Von der Welt getrennt

Mit seiner Band Smog entwirft Bill Callahan unausweichliche Musik

Geschlossene Räume haben für Bill Callahan nichts Bedrückendes. Der Mann hinter Smog hat die meiste Zeit des Lebens glücklich in seinem Zimmer verbracht – erst im Kinderzimmer, später im eigenen Appartement. Allein. Oder fast allein. Schließlich hatte er ja seine Bilder im Kopf und dachte sich wunderschöne Melodien aus. Jetzt ist Smog eine Band, Callahan tourt über den Globus und muß Interviews geben. Das verändert die Sicht, das öffnet den Blick.

Das verwirrt aber auch. „Ich habe während der Tour Bilder von den Pest-Kranken in Indien gesehen. Auf einmal wußte ich, wieviel Elend es gibt“, sagt der Endzwanziger. Und in seiner schleppenden Sprechweise, die jedes Wort abwägt, bevor es in die Öffentlichkeit entlassen wird, fügt er hinzu: Versteh mich nicht falsch, an Politik bin ich noch immer nicht interessiert. Diese neue Verbundenheit mit der Welt stellt eine Gefahr für Smog dar. Bis jetzt entstanden Callahans Stücke in einem referenzfreien Raum. Es gibt weder ein Bezug zu anderen Home-Recording-Acts, noch einen Verweis auf Musik anderer Szenen und Zeiten. Jeder Ton, jedes Wort steht für sich. Lassen wir ein paar Songs Revue passieren: „In Your Face“ beschreibt Callahan das Gesicht eines Mädchens, das ihm einen Orgasmus vorspielt. „37 Push Ups“ handelt von der Fremde in Hotelzimmern, und in „Your Wedding“ weidet sich der hübsche Kauz an der Vorstellung, wie er besoffen auf der Hochzeit der Geliebten erscheint. Hier singt jemand, der von der Welt durch einen Bann getrennt erscheint Die Musik besitzt eine kühle Statik. Gefühl wird nicht in Groove – wie immer der geartet sein könnte – ausgelebt.

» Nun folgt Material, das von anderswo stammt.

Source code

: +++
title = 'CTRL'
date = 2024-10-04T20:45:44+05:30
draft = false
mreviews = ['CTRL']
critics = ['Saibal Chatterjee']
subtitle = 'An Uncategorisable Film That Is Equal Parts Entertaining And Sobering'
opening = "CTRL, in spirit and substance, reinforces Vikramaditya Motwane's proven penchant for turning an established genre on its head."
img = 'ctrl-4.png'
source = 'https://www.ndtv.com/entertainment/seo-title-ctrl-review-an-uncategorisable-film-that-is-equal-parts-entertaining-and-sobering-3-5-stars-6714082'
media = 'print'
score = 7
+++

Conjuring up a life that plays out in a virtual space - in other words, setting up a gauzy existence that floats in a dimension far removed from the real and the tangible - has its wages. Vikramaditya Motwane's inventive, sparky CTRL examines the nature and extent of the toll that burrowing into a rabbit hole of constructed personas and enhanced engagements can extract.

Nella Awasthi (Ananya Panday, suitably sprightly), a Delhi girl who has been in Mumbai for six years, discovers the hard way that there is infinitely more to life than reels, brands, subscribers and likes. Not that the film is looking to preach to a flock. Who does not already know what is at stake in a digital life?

Das macht Smog unausweichlich. In ihren Shows, zumindest in den offiziellen, hat die Band etwas von dieser Unausweichlichkeit verloren. Callahan: „Wir sind uns nicht ganz sicher, was die Leute hier von uns erwarten. So rocken wir zuweilen.“ Ein Fehler, wie sich gezeigt hat Beim Auftritt im Hamburger „Knust“ etwa türmten sie die epischen Elektro-Songs von „Burning Kingdom“ zu dröhnigen Depro-Manierismen auf. Wenn man immer ohne Blick auf die Geschichte gearbeitet hat, läuft man eben in Momenten, da man sich um ein potentielles Publikum schert, Gefahr, selbige zu wiederholen. Tags drauf traten Smog in „Heinz Karmer’s Tanzcafe“ auf, wo es an Sonntagen beschaulich zugeht. Keiner drängte sie, und so waren gegen eins, als sich die drei endlich an den Instrumenten zu schaffen machten, nur noch zwei Dutzend Leute in der Kiez-Bar. Was kam, war groß. Caüahan kauerte reglos auf seinem Verstärker und memorierte Vergessengeglaubtes. Sogar der Hymne „When You Walk“ entsann er sich. Im Wohnzimmer von Freunden ist’s halt immer noch am schönsten.